● TASK:
Which lines below contain "format"? Copy every one of them.

[Plain-text engineering files]

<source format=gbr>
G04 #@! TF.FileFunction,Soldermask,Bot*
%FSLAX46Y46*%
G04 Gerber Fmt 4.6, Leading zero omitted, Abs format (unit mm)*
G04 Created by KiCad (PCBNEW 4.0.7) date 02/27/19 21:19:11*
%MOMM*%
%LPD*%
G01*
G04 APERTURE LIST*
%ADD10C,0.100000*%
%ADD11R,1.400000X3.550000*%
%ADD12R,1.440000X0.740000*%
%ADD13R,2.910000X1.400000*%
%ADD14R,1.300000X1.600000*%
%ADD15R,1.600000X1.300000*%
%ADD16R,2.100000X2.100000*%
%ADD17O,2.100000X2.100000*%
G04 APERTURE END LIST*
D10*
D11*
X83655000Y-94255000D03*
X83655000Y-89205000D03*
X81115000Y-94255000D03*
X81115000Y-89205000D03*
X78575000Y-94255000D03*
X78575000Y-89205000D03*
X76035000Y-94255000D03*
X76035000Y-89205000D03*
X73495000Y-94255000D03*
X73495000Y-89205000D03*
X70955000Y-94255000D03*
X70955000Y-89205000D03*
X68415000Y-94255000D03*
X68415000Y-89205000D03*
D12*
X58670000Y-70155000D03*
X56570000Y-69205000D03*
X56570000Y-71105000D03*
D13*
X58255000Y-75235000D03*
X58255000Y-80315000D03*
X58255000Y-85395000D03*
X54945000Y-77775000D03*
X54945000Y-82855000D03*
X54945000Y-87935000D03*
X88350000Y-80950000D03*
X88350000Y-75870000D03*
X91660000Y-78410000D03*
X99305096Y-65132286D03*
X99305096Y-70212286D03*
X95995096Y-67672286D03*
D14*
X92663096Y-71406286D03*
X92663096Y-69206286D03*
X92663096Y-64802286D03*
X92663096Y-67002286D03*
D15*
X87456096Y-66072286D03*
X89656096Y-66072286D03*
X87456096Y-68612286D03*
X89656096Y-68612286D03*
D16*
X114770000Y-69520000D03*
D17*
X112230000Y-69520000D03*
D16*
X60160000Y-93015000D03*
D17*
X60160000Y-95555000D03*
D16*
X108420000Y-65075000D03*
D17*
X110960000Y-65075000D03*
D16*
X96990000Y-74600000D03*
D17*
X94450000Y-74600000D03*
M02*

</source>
==
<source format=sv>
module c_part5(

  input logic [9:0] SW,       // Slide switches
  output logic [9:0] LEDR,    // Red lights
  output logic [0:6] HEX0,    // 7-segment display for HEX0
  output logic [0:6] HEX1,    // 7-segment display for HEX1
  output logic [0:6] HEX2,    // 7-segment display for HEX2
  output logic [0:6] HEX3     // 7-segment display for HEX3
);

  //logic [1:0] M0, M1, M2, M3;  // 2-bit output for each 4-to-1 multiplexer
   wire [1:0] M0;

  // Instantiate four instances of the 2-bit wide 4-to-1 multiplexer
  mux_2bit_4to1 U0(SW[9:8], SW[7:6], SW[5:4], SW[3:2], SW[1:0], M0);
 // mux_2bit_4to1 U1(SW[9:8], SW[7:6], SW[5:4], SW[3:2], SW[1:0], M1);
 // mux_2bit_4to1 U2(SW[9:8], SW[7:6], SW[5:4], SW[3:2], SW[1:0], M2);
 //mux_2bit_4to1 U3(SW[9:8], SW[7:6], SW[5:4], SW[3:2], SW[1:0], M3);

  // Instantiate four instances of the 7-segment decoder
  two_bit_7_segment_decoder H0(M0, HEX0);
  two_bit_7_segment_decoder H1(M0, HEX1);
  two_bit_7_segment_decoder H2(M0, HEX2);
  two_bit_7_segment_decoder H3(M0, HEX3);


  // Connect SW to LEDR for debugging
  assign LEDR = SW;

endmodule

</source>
...
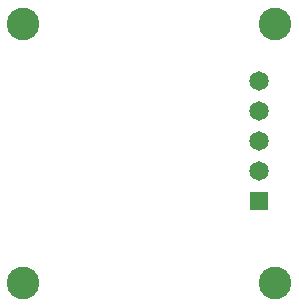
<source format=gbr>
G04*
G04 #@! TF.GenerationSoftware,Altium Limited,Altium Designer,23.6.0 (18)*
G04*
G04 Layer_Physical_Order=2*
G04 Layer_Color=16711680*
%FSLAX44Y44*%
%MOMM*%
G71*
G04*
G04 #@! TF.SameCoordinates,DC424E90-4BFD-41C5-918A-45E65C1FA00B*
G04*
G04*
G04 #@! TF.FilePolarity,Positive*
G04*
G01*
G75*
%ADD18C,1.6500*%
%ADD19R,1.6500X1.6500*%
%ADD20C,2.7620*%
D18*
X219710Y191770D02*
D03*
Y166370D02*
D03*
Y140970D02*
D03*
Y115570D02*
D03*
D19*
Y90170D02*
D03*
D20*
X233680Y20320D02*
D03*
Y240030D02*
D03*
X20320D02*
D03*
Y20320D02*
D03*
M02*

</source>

● EXERCISE RESPONSE:
<source format=gbr>
G04 Gerber Fmt 4.6, Leading zero omitted, Abs format (unit mm)*
<source format=sv>
<source format=gbr>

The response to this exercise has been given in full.